How many lines in the entries below contain the word "среди"? Reply with the number alone.

== Records shown ==

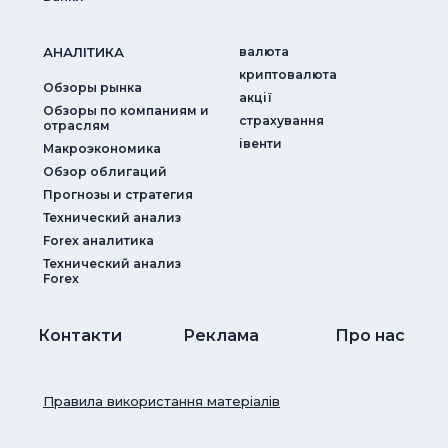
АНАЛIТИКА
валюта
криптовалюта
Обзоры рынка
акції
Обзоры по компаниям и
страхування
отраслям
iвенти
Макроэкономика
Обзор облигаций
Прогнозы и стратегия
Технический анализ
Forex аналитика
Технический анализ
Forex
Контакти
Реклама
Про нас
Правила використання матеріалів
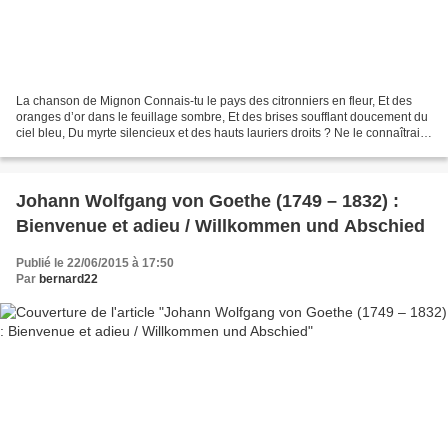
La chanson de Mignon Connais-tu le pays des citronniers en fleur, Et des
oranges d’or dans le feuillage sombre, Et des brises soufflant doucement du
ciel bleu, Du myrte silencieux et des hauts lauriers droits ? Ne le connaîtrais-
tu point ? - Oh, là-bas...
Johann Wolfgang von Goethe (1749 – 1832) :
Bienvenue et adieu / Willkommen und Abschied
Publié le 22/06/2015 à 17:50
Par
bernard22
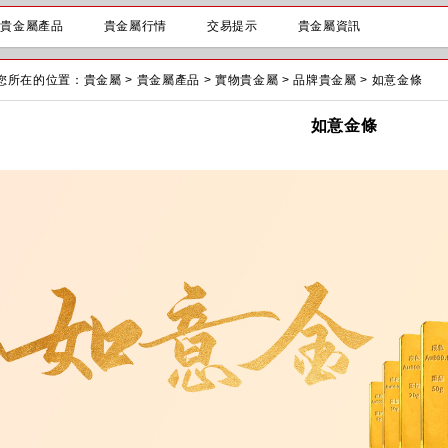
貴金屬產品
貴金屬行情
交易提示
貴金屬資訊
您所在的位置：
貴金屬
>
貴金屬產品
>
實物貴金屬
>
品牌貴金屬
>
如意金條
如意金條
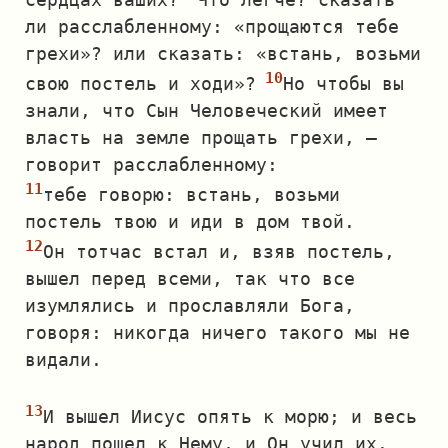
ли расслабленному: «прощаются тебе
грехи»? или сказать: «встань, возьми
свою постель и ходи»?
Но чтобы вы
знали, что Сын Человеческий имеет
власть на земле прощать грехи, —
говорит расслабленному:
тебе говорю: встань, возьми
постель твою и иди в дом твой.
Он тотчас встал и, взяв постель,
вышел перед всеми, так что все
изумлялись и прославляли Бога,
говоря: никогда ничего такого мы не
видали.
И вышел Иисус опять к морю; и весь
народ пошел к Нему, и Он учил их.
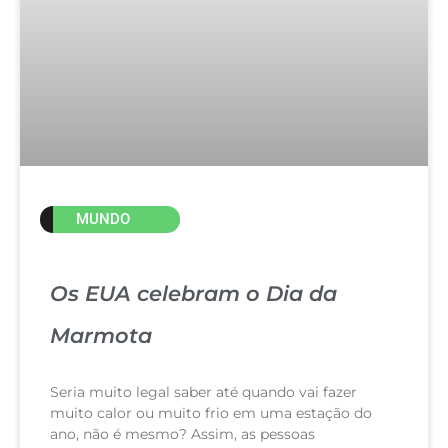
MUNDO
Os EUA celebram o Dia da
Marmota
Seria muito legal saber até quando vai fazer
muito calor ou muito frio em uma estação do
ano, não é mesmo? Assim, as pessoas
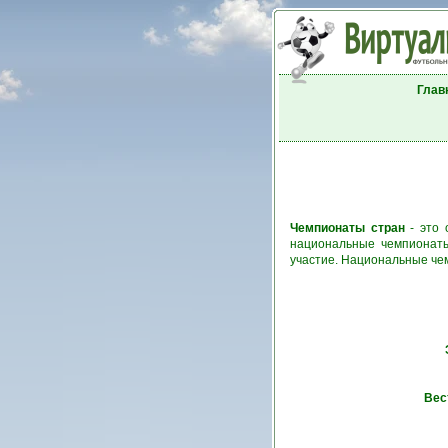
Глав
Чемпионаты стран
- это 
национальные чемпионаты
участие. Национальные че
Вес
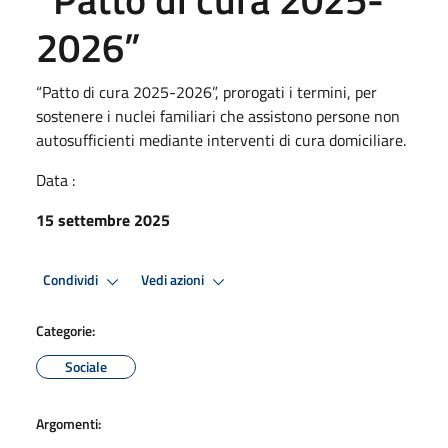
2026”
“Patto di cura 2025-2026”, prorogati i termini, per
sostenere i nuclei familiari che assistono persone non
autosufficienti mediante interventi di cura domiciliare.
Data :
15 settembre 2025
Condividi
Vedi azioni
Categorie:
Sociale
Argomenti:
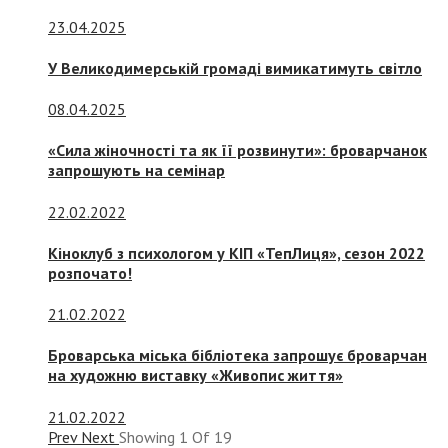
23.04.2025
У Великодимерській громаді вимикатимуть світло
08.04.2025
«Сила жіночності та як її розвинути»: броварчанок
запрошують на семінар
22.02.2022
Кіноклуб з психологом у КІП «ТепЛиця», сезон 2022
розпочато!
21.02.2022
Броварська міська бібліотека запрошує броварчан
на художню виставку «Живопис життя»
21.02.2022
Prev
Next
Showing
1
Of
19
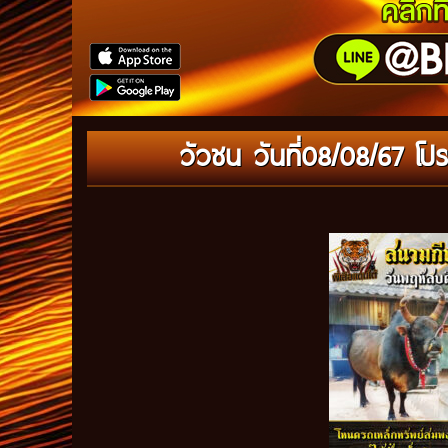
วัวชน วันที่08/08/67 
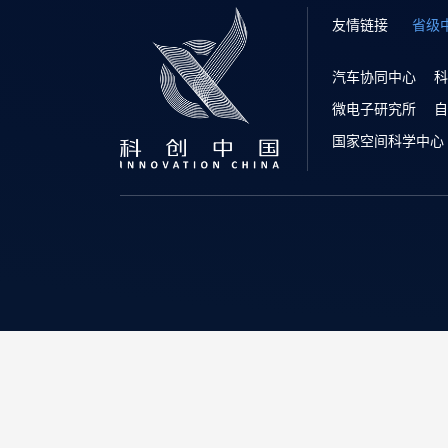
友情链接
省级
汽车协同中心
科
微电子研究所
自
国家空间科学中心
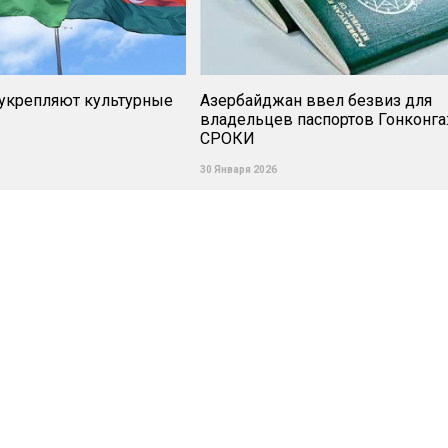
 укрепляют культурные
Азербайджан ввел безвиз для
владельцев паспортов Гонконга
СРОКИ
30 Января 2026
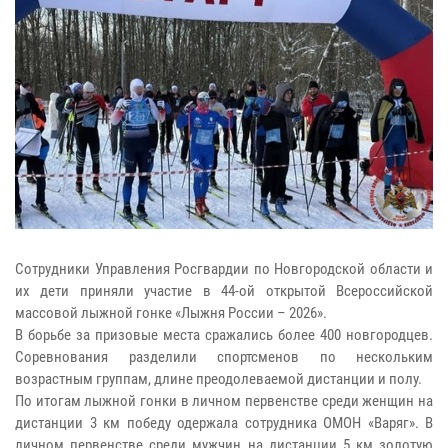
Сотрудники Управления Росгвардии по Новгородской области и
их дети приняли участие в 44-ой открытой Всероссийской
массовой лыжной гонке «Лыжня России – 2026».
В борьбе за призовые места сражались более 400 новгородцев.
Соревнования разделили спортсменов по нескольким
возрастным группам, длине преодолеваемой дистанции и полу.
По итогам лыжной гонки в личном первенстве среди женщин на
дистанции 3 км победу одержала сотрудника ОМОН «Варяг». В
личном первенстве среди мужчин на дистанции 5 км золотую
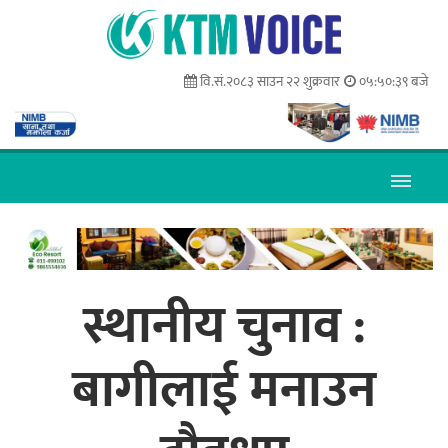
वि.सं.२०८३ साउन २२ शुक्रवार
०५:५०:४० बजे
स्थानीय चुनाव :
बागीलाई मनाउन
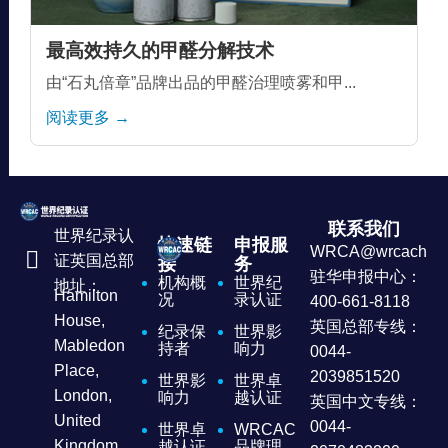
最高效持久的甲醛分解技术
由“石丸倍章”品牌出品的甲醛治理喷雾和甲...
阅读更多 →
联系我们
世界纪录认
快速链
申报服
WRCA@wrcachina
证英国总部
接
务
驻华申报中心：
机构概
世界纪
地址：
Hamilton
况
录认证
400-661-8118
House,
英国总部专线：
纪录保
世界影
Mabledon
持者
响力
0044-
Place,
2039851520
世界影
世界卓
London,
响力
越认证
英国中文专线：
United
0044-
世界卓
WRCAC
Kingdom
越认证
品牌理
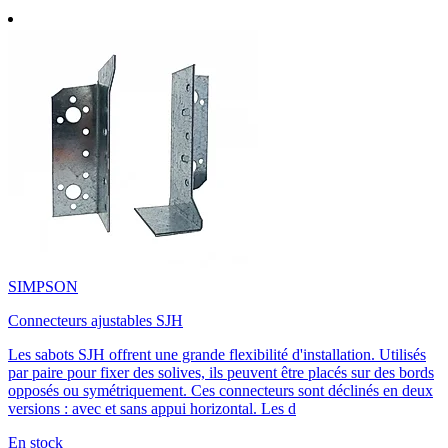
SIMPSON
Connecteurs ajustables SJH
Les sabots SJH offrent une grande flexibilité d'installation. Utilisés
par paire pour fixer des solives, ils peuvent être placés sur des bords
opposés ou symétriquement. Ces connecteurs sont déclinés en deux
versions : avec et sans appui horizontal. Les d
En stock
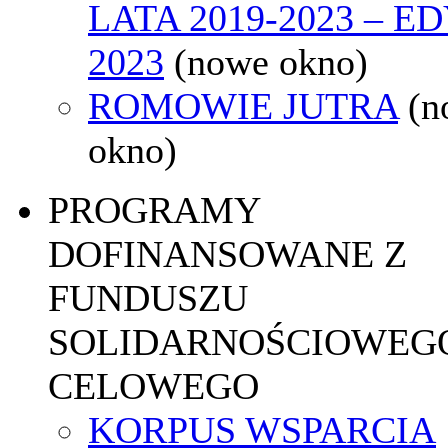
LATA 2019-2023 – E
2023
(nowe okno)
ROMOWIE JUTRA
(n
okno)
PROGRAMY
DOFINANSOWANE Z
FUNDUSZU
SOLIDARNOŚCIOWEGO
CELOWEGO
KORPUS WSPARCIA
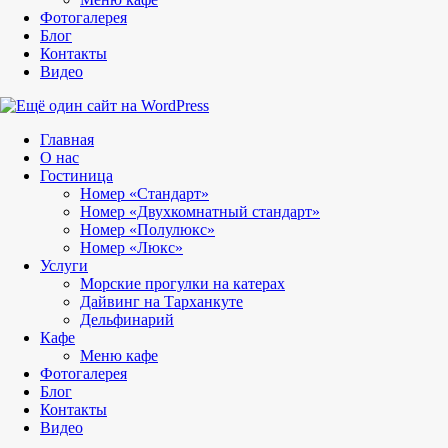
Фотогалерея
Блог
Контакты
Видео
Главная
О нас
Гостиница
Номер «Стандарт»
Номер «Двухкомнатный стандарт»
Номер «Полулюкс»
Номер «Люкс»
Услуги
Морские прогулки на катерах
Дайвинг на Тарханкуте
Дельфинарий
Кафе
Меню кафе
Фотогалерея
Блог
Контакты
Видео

===

Worked solution:
2